On Monday, the People’s Democratic Party (PDP) lost a lawsuit it had brought against Bola Tinubu and Peter Obi, the respective presidential candidates for the All Progressives Congress (APC) and Labour Party (LP).
In a ruling, Justice Donatus Okorowo stated that the lawsuit was unlawful and that it was, therefore “an abuse of the court process.”
Okorowo held that the lawsuit did not disclose any plausible cause of action against the respondents and that the court lacked the jurisdiction to hear the case.
The court has the authority to dismiss a lawsuit if it determines that there has been an abuse of the legal system, he added.
According to the News Agency of Nigeria (NAN), the PDP sued the Independent National Electoral Commission (INEC), the APC, Tinubu, Kabiru Masari, LP, Obi, and Doyin Okupe as the first through eighth respondents in a lawsuit with the filing number FHC/ABJ/CS/1016/2022.

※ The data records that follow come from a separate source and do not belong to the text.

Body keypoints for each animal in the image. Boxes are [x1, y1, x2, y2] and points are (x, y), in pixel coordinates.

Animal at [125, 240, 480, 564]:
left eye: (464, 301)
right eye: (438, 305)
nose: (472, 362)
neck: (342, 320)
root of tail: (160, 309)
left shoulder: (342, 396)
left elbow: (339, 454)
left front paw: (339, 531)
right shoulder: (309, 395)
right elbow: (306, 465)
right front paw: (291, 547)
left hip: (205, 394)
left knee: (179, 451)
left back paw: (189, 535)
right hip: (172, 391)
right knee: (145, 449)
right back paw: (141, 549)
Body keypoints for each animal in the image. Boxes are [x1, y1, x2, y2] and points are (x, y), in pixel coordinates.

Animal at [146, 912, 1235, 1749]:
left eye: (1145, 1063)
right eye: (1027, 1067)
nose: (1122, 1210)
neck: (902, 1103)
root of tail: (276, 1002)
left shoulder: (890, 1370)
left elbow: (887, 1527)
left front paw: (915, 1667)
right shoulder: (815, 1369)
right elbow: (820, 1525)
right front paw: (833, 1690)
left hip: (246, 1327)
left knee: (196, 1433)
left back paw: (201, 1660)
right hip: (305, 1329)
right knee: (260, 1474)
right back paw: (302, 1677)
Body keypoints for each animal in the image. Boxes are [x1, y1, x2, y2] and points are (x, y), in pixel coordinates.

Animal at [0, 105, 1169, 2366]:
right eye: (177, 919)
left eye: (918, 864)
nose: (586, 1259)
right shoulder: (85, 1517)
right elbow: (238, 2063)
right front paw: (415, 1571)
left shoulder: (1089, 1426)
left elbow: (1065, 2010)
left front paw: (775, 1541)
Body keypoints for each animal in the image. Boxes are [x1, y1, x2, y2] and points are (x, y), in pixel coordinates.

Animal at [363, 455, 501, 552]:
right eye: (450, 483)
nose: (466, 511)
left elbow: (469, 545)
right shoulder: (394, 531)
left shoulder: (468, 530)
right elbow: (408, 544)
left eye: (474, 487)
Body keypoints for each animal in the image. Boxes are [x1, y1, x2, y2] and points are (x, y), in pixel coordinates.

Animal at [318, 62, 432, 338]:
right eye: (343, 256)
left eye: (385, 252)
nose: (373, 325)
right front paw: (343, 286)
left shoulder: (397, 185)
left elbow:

The PDP had urged the court to order INEC to stop Tinubu and Obi from choosing Sen. Kashim Shettima and Sen. Datti Baba-Ahmed as their running mates, respectively.
The PDP is also asking the court to rule that Tinubu and Obi are unable to run for office unless they do so with Masari and/or Okupe, their former running mates.
The PDP requested an order preventing the INEC from substituting Tinubu and Obi as running partners in the original summons with suit number FHC/ABJ/CS/1016/2022.
According to NAN, Tinubu nominated Masari as a stand-in running mate or placeholder to meet the INEC deadline on June 17.
Okupe, Obi’s campaign manager, has also been named as a temporary running partner. However, INEC provided a grace time to change their names of roughly one month.
After several weeks of deliberations, Masari and Okupe resigned, and Tinubu and Obi respectively nominated Shettima and Baba-Ahmed.
However, the PDP asked the court to decide whether Tinubu and Obi are bound by the submission of Masari and Okupe, respectively, as their running mates based on the combined interpretation of Section 142(1) of the constitution, Sections 29(1), 31, and 33 of the Electoral Act 2022, and INEC’s timetable.
The party further urged the court to decide whether “the first defendant (INEC) can validly accept any change or substitution of the 4th (Masari) and 7th (Okupe) defendants as running mates of the 3rd (APC) and 6th (Labour Party) defendants by the combined interpretation of Section 142(1) of the Constitution of the Federal Republic of Nigeria and Sections 29(1), 31, 33 of the Electoral Act 2022.”
The PDP requested five reliefs, including a declaration that Tinubu and Obi must abide by their submission following the interpretation of Section 142(1) of the Constitution, Sections 29(1), 31, and 33 of the Electoral Act 2022, and INEC’s timetable.
The party requested that the court decide that Tinubu and Obi are both ineligible as soon as they change the names of their running partners.
One of the reliefs is “A declaration that the 3rd (Tinubu) and 6th (Obi) cannot validly contest the 2023 Presidential election without the 4th (Masari) and 7th (Obi) respondents as their respective running mates, by the combined interpretation of Section 142(1) of the Constitution of the Federal Republic of Nigeria 1999 (as amended), Sections 29(1), 31, and 33 of the Electoral Act 2022, and the 1st defendant’s.
The PDP also predicated its case on the basis that Nigerian law does not recognize the term “placeholder.”